As most clients aren’t familiar with graphic design (which is why they hired you), it’s not uncommon for them to ask for changes that go against the basics of design. In such cases, you have to reestablish yourself as the expert, educate the client, and remind them that your goals are the same: to make the project a success. Most likely, the client will value and follow your advice.
One tip is to mock up your next set of concepts before presenting them to the client. Seeing your work in context will make it easier for them to visualize your vision, and convince them that you know what you are doing.
Some clients might provide feedback that is vague. You will have to take the initiative and dig deeper to find out what exactly they have in mind. Another approach is to provide choices for them and keep them involved in the process. You want feedback to be actionable, otherwise you will be wasting time and effort on uncertainties, which is never a good thing.
Oftentimes, the client will request for changes that influence the scope of the project without realizing it. It’s your job to help them understand the effects of such changes — particularly on pricing.
A more difficult situation is when the client wants to abandon the design brief and go in a different direction altogether. It’s important to tread carefully here; talk to the client and find out the reason behind the decision, then decide whether such drastic changes are truly warranted. If not, you have to let the client know and propose better alternatives.
The worst case scenario is when the client absolutely hates your work and rejects everything you have done so far. It’s a huge blow to you as a graphic designer and your design process. No one will blame you if you feel the need to defend your position. However, the better approach is to take a deep breath and count to ten before crafting a response.

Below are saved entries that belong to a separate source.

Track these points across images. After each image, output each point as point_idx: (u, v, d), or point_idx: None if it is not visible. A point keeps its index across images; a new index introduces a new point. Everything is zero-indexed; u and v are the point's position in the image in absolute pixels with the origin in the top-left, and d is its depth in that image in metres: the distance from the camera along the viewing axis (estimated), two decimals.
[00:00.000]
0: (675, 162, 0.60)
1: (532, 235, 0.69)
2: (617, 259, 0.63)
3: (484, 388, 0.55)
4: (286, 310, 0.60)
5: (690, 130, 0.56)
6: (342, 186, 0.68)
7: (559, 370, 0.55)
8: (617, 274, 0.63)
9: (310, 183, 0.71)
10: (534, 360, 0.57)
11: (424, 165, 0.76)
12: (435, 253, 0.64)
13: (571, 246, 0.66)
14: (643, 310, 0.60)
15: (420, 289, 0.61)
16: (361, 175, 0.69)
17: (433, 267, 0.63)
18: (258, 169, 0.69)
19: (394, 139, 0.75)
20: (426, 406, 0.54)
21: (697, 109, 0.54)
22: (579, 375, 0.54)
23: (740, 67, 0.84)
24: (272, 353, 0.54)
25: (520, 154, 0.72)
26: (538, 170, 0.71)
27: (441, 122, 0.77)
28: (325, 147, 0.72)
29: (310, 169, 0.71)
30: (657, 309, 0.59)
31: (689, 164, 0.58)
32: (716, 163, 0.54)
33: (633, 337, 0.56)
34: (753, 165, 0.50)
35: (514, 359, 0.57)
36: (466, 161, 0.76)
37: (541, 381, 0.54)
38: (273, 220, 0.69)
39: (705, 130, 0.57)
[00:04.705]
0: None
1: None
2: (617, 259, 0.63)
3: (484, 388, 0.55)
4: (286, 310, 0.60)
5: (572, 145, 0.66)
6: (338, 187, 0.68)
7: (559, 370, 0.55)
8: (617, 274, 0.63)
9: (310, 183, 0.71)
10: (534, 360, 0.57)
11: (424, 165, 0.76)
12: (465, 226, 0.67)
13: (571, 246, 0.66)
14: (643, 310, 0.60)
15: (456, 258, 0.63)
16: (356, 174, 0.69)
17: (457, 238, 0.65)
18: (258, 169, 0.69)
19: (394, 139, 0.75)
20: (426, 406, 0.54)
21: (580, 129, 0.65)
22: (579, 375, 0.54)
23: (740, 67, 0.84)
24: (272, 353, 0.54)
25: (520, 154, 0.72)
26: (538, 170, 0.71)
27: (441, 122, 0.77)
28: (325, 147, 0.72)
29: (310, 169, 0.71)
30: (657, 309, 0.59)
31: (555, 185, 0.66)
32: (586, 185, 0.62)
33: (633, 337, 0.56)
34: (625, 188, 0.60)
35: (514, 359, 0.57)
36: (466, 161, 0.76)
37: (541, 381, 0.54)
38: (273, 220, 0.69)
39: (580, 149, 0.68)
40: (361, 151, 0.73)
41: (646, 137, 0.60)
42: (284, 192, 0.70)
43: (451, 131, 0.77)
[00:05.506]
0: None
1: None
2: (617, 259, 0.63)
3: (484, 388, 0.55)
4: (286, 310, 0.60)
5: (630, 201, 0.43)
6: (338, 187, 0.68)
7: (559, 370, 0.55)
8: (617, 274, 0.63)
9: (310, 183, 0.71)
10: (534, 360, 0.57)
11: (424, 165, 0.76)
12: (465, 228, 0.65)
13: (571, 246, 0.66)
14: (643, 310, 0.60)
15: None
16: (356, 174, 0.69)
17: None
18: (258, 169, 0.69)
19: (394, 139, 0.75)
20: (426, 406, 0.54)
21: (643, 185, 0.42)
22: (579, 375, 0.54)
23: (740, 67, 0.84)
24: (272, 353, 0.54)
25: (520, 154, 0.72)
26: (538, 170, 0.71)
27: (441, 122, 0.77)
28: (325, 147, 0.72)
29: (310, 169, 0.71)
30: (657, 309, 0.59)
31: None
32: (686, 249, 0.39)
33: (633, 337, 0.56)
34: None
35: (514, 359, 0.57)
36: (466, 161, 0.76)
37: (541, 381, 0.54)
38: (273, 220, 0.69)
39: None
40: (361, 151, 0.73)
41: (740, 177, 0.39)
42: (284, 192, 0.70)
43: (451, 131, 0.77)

First, you have to determine whether the feedback has any tangible value or is purely emotional. If it’s the former, there’s still hope, since you can use it to formulate your next course of action. If it’s the latter, you still have to try to understand where the client is coming from. In the event that you need to start over, be sure to discuss the objectives and establish expectations right away so you don’t make the same mistake twice.
The bottom line is that you choose your battles wisely, always do your best to reach a compromise, and focus on moving forward.
Unfortunately, there will be (rare) instances when the client refuses to listen to anything you have to say, and insists on having their way. Even worse, they can just be plain negative and will take any chance to put you down.
See also: Avoiding Bad Clients
Now, you’re faced with two choices. The easiest — and least stressful — is to abandon the project and not work with the client ever again. Be honest with them, and try not to end things on a bad note.
Otherwise, you just have to grit your teeth, separate yourself from the work, and do what they ask. You can try to offer advice from time to time, but your goal is to get the project over and done with as soon as possible. At the end of the day, freelancing is a business, and if the client is happy, you get paid.
In the end, managing client feedback is a matter of patience and persistence. When done well, it will allow you to grow quickly as a professional. You have to be prepared to find middle ground and leave your pride on the backburner, while guiding the client towards a design that is of the highest quality.